## [Problem to work on]
Leave every image behind and restate the data word for word.

## [Saved entries]
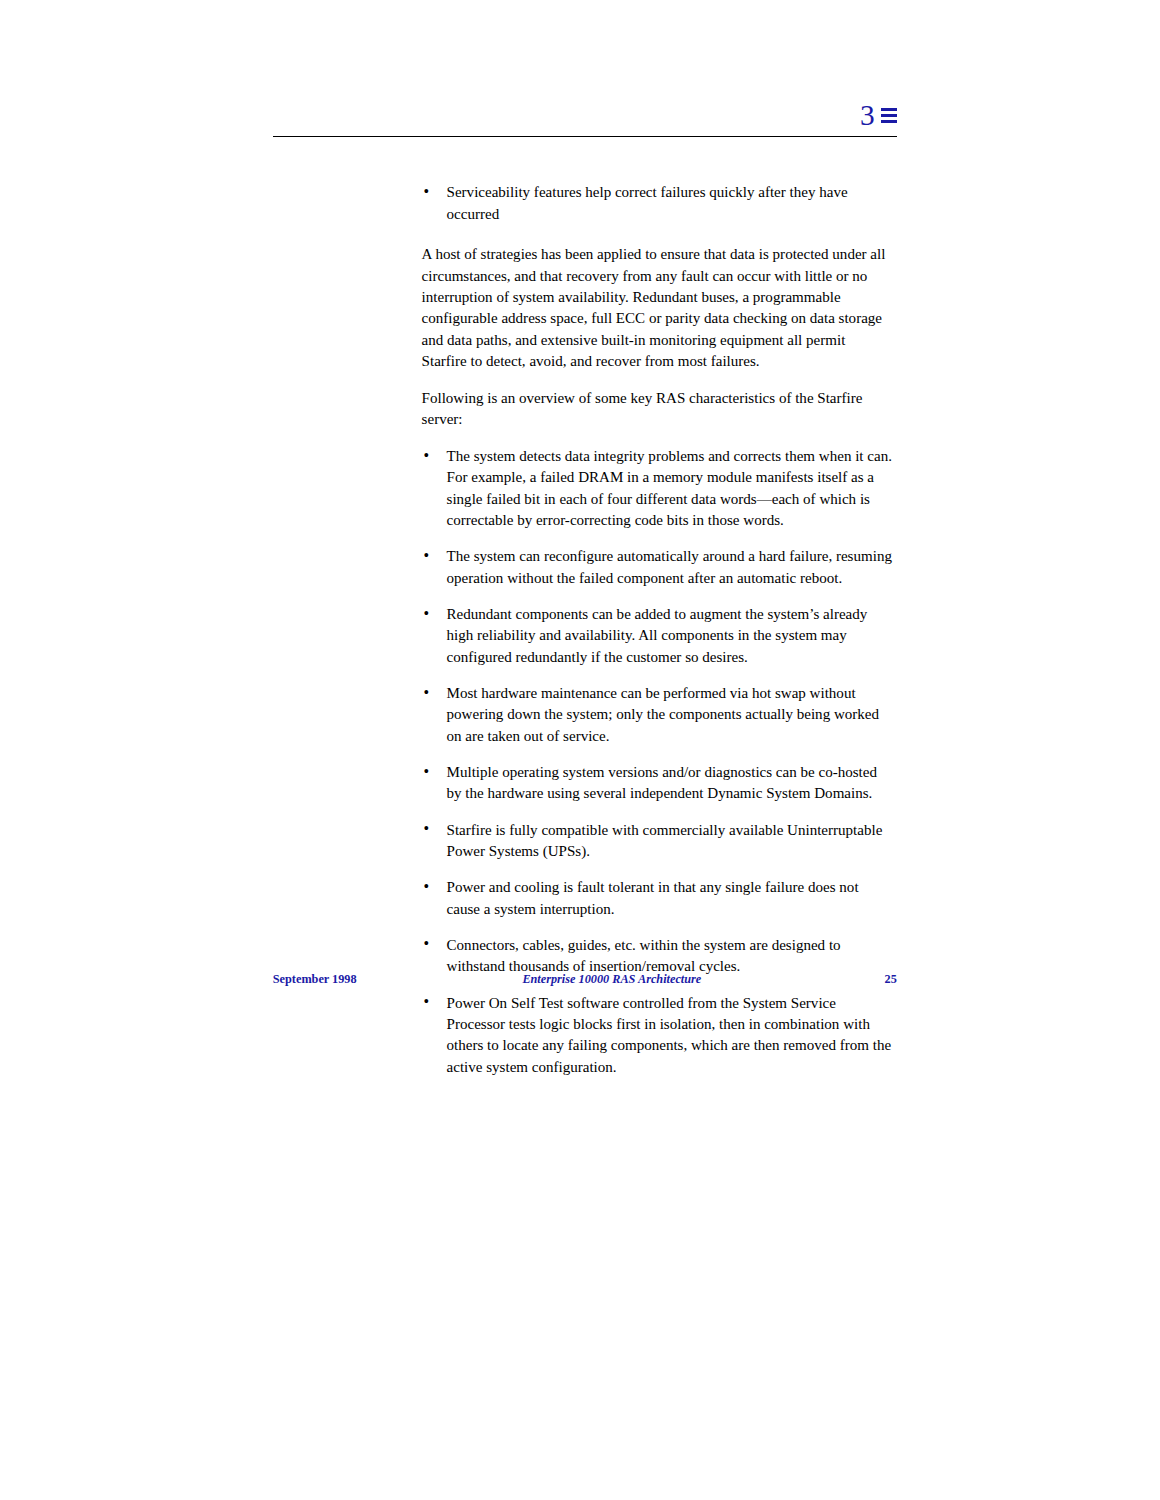3
Serviceability features help correct failures quickly after they have occurred
A host of strategies has been applied to ensure that data is protected under all circumstances, and that recovery from any fault can occur with little or no interruption of system availability. Redundant buses, a programmable configurable address space, full ECC or parity data checking on data storage and data paths, and extensive built-in monitoring equipment all permit Starfire to detect, avoid, and recover from most failures.
Following is an overview of some key RAS characteristics of the Starfire server:
The system detects data integrity problems and corrects them when it can. For example, a failed DRAM in a memory module manifests itself as a single failed bit in each of four different data words—each of which is correctable by error-correcting code bits in those words.
The system can reconfigure automatically around a hard failure, resuming operation without the failed component after an automatic reboot.
Redundant components can be added to augment the system’s already high reliability and availability. All components in the system may configured redundantly if the customer so desires.
Most hardware maintenance can be performed via hot swap without powering down the system; only the components actually being worked on are taken out of service.
Multiple operating system versions and/or diagnostics can be co-hosted by the hardware using several independent Dynamic System Domains.
Starfire is fully compatible with commercially available Uninterruptable Power Systems (UPSs).
Power and cooling is fault tolerant in that any single failure does not cause a system interruption.
Connectors, cables, guides, etc. within the system are designed to withstand thousands of insertion/removal cycles.
Power On Self Test software controlled from the System Service Processor tests logic blocks first in isolation, then in combination with others to locate any failing components, which are then removed from the active system configuration.
September 1998 Enterprise 10000 RAS Architecture 25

## [Response area]
3
Serviceability features help correct failures quickly after they have occurred
A host of strategies has been applied to ensure that data is protected under all circumstances, and that recovery from any fault can occur with little or no interruption of system availability. Redundant buses, a programmable configurable address space, full ECC or parity data checking on data storage and data paths, and extensive built-in monitoring equipment all permit Starfire to detect, avoid, and recover from most failures.
Following is an overview of some key RAS characteristics of the Starfire server:
The system detects data integrity problems and corrects them when it can. For example, a failed DRAM in a memory module manifests itself as a single failed bit in each of four different data words—each of which is correctable by error-correcting code bits in those words.
The system can reconfigure automatically around a hard failure, resuming operation without the failed component after an automatic reboot.
Redundant components can be added to augment the system’s already high reliability and availability. All components in the system may configured redundantly if the customer so desires.
Most hardware maintenance can be performed via hot swap without powering down the system; only the components actually being worked on are taken out of service.
Multiple operating system versions and/or diagnostics can be co-hosted by the hardware using several independent Dynamic System Domains.
Starfire is fully compatible with commercially available Uninterruptable Power Systems (UPSs).
Power and cooling is fault tolerant in that any single failure does not cause a system interruption.
Connectors, cables, guides, etc. within the system are designed to withstand thousands of insertion/removal cycles.
Power On Self Test software controlled from the System Service Processor tests logic blocks first in isolation, then in combination with others to locate any failing components, which are then removed from the active system configuration.
September 1998 Enterprise 10000 RAS Architecture 25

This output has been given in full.